I want to start reloading shotgun shells mainly for clays but also some hot loads for pheasants but I dont know what reloader to get? Cabelas has Mec and Lee reloaders I like lee because it is cheep I dont care how long it takes to reload one shell as long as its good. So what will I need, wads empty hulls and primers also powder and shot right. but what is a Bushing and a charge bar. I need some advice bad.

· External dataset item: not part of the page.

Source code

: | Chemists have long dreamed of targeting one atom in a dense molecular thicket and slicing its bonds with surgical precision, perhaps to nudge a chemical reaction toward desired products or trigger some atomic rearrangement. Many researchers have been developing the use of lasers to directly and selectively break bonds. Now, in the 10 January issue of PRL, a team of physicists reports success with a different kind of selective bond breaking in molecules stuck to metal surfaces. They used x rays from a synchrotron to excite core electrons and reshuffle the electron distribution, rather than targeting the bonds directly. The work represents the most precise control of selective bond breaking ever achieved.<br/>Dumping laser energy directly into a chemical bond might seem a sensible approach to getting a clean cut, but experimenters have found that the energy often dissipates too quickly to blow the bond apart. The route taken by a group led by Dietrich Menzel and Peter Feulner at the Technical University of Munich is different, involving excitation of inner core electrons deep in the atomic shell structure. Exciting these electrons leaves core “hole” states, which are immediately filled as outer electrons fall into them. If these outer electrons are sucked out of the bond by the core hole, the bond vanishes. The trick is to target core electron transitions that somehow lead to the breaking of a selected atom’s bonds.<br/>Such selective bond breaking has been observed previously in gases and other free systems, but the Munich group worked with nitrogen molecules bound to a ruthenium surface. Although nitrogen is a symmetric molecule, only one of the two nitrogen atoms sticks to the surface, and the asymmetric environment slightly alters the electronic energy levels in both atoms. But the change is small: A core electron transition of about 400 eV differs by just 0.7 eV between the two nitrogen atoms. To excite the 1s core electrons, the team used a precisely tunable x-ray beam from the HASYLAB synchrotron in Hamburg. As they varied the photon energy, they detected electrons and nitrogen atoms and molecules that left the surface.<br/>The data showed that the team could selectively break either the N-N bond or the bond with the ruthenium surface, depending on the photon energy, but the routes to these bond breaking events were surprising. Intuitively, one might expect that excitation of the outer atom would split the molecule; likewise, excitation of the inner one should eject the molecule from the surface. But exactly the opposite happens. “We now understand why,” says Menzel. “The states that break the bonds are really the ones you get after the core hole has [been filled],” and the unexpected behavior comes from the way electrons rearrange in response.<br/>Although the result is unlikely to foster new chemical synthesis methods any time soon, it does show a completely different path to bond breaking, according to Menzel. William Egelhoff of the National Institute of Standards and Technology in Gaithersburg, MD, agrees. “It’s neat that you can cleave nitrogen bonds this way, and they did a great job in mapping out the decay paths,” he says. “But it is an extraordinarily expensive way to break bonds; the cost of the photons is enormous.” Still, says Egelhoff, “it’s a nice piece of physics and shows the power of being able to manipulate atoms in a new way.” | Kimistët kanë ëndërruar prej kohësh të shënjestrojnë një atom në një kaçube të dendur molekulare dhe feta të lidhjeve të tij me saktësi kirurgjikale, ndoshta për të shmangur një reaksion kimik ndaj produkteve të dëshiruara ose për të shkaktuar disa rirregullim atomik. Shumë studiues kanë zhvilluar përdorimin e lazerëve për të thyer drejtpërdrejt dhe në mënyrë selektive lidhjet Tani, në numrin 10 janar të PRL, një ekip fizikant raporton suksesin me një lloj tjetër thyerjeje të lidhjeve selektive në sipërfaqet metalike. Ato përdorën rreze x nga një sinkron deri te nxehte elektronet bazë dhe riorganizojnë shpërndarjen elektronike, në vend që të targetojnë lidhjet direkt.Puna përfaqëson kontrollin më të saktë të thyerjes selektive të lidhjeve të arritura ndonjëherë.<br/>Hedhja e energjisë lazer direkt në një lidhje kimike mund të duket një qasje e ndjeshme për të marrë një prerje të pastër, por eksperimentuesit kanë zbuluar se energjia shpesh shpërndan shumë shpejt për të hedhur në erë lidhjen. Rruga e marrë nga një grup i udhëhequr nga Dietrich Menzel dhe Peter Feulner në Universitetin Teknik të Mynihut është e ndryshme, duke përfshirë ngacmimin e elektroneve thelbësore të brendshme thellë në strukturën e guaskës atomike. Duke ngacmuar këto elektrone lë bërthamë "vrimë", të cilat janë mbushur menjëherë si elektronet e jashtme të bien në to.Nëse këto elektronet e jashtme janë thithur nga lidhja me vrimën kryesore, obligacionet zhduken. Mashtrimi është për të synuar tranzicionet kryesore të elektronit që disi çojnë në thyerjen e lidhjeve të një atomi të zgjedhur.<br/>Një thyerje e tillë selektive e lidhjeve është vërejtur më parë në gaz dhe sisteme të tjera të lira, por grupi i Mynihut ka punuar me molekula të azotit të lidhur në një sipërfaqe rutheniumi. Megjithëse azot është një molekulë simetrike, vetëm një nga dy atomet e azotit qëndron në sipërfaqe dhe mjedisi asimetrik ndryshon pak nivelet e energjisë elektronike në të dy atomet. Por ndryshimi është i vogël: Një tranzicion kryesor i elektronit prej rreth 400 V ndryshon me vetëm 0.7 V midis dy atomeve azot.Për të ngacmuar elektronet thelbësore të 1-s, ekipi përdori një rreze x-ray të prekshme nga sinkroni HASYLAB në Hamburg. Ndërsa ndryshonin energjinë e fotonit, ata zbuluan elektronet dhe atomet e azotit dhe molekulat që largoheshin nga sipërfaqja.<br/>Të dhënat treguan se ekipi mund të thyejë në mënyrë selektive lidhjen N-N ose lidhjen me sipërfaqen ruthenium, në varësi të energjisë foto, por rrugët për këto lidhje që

Thanks for any reply!


----------



## KEN W (Feb 22, 2002)

If I were getting into reloading for the first time I would start with a Mec. 600 JR.If you are looking at steel it is more complicated.

You will need hulls,primers,wads,shot,and powder.If you are going to reload for trap and upland....you can get free manuals from Alliant and Winchester that will list all the recipes you would need.

You would also need a scale...the best I've seen at a low price is the RCBS 505.The RCBS 1010 is a better xcale but more expensive.

I would definitely get a Universal Charge Bar and not fool around with bushings.The UCB can be set at whatever you want.Charge bars only for one powder or shot drop.

By the way I am selling once fired Winchester AA hulls for .04 apiece plus shipping by the hundred if you want some.

Read this articles I wrote when NDoutdoors first went on the net in 2002.It will answer some of your questions.

http://nodakoutdoors.com/archive2002.php


----------



## Wingmaster55 (Feb 25, 2006)

Thanks alot


----------